Assignment #1: Abstractions and Interfaces
This assignment is to be done individually and handed in electronically before 11:00 p.m. on Thursday, April 20 th. |
Problem
You must write an XML application to convert suitably tagged documents into plain text.
Specifications
A (simplified) well-formed XML document has the following format:
<TagName> ... </TagName>
where any identifier (string of alphanumeric characters starting with a letter) can be used as a tag name, as long as the name in the closing tag matches the name in the opening tag. Pairs of tags can be arbitrarily placed, including nested one within the other, as long as they are properly matched.
(Note that a document encoded in HTML is a tagged text that is meant to be interpreted by a browser, such as the ones marketed by Netscape and Microsoft. View the "page source" of any HTML document to see the tags.)
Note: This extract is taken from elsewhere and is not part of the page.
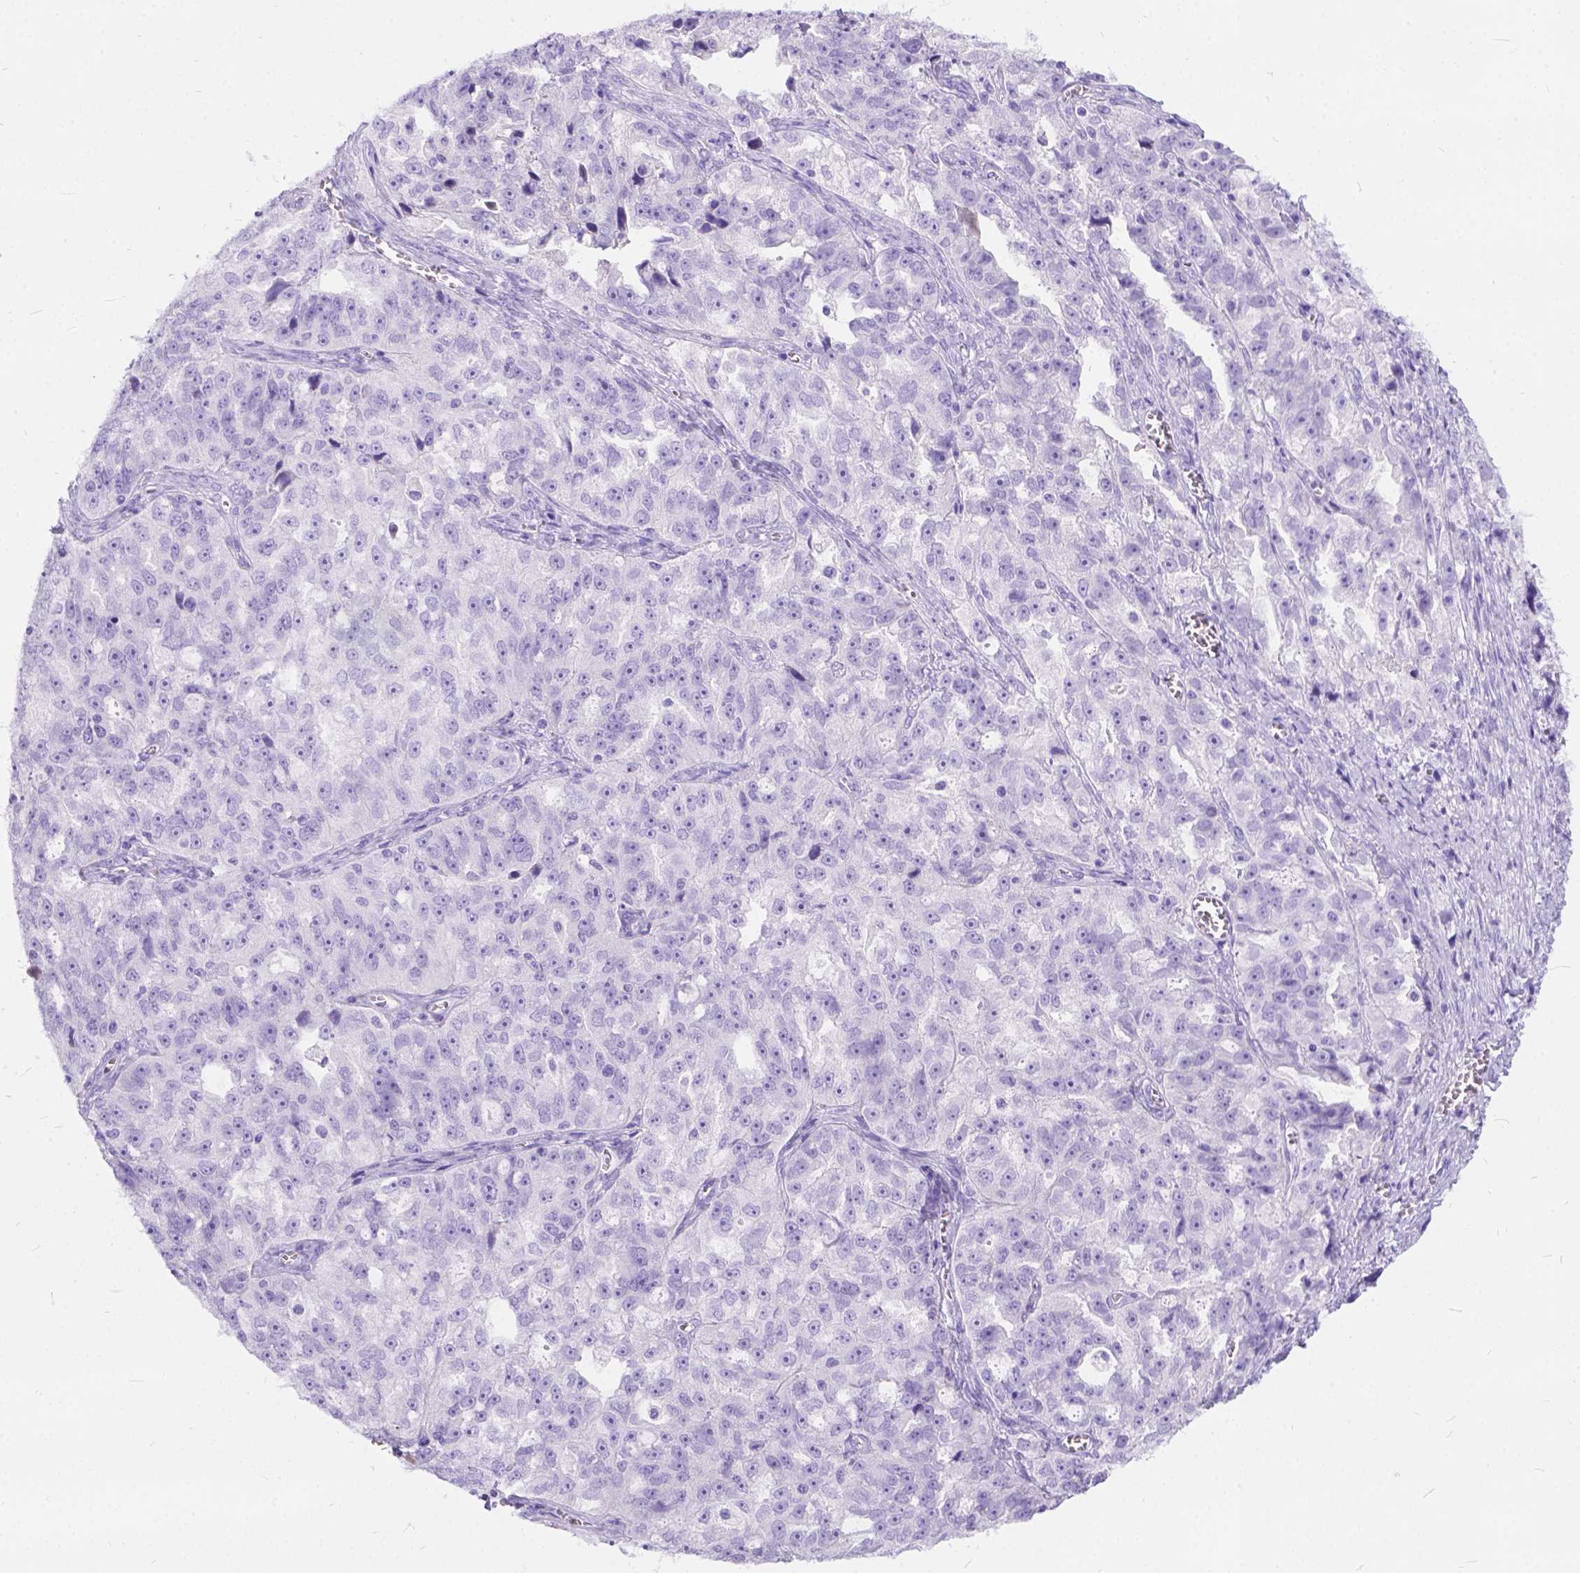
{"staining": {"intensity": "negative", "quantity": "none", "location": "none"}, "tissue": "ovarian cancer", "cell_type": "Tumor cells", "image_type": "cancer", "snomed": [{"axis": "morphology", "description": "Cystadenocarcinoma, serous, NOS"}, {"axis": "topography", "description": "Ovary"}], "caption": "IHC photomicrograph of neoplastic tissue: serous cystadenocarcinoma (ovarian) stained with DAB (3,3'-diaminobenzidine) displays no significant protein staining in tumor cells. (Brightfield microscopy of DAB immunohistochemistry at high magnification).", "gene": "C1QTNF3", "patient": {"sex": "female", "age": 51}}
Your program is an XML application that interprets certain tags as follows:
<d>Humpty Dumpty sat on a wall.</d>
<d>had a great
f</d>
<d>All the king's horses,
and </d>
<d>all men</d><d>couldn't put</d>
declares 5 strings (one of which includes a newline character).
For example, the text
<r><s>1</s><o>7</o><l>6</l></r>
denotes the 6 characters starting from character number 7 in declared string number 1 (namely "reat f" if strings are declared as above).
<k>xact >>*/ text</k>
denotes the string "xact >>*/ text".
Given such a tagged document as input, your program should remove declarations of strings (tagged with <d>...</d>), replace references (tagged with <r>...</r>) by the substrings they denote, retain kept strings (<k>...</k>) in place, and remove all other text. For example, given the input
<?xml version="1.0"?>
<d>Humpty Dumpty sat on a
wall.</d>
<d>had a great f</d> What do you know?
<r><s>0</s><o>0</o><l>13</l></r><k>,</k>
<r><s>1</s><o>3</o><l>10</l></r><k>ool.
</k> <p>However,</p>
<d>All the king's horses,
and </d>
<d>all the king's men</d><d>couldn't
put</d>
<r><s>0</s><o>0</o><l>13</l></r>
<r><s>2</s><o>12</o><l>15</l></r>
<r><s>3</s><o>15</o><l>3</l></r>
<r><s>4</s><o>8</o><l>3</l></r>
<k>lled him up.</k> again.
would produce as output:
Humpty Dumpty, a great fool.
Humpty Dumpty's horses,
and men pulled
him up.
Implementation
Your solution should include two Java interfaces: one to process XML text (find tags, interpret specific tag semantics such as declaring strings and referencing substrings, etc.) and the other to manage the collection of declared strings (saving them and extracting designated substrings).
Your solution must also include (at least) two Java classes, one to implement each interface. The class that manages the collection of declared strings should use a Vector, since this makes it easy to add another string and to reference the ith string. (Read C.3.3 in Weiss' text to learn how to use Vectors.)
Your program should report errors if the input is invalid, except that it need not check that ignored tags are properly matched and balanced. For example, you should check that the tags <d>, <r>, <s>, <o>, <l>, and <k> are all properly used, but you need not report an error if other tags are not matched properly (thus you need not report it as an error when given "<A> <B> <C> </A>" even though it is not valid XML).
Grading
Design |
10% |
Documentation (including pre and post conditions) |
25% |
Correctness |
40% |
Testing |
25% |
Comments
Pre- and post-conditions are necessary for all methods. Loop invariants are not necessary, but your code must contain sufficient comments to be easily understandable.
Your solution need not be as robust as the sample project, but it must meet the above specifications.
Note the emphasis on testing. Take the information from class and from the notes as well as the sample project as a good guide to what is proper and sufficient testing. Many of the testing marks will come from your test summary file. Be sure it is clear and complete. The sample project shows one acceptable way to set up such a file.
Electronic Submission
Be sure to submit:
Note: Late submissions will not be accepted. |
Further Reading
The description of XML given here is quite simplified. You are not required to learn XML for this assignment, beyond the specifications given above. However, if you are interested in exploring this topic further, you may wish to refer to Robin Cover's SGML/XML Web page or to Tim Bray's annotated XML specification.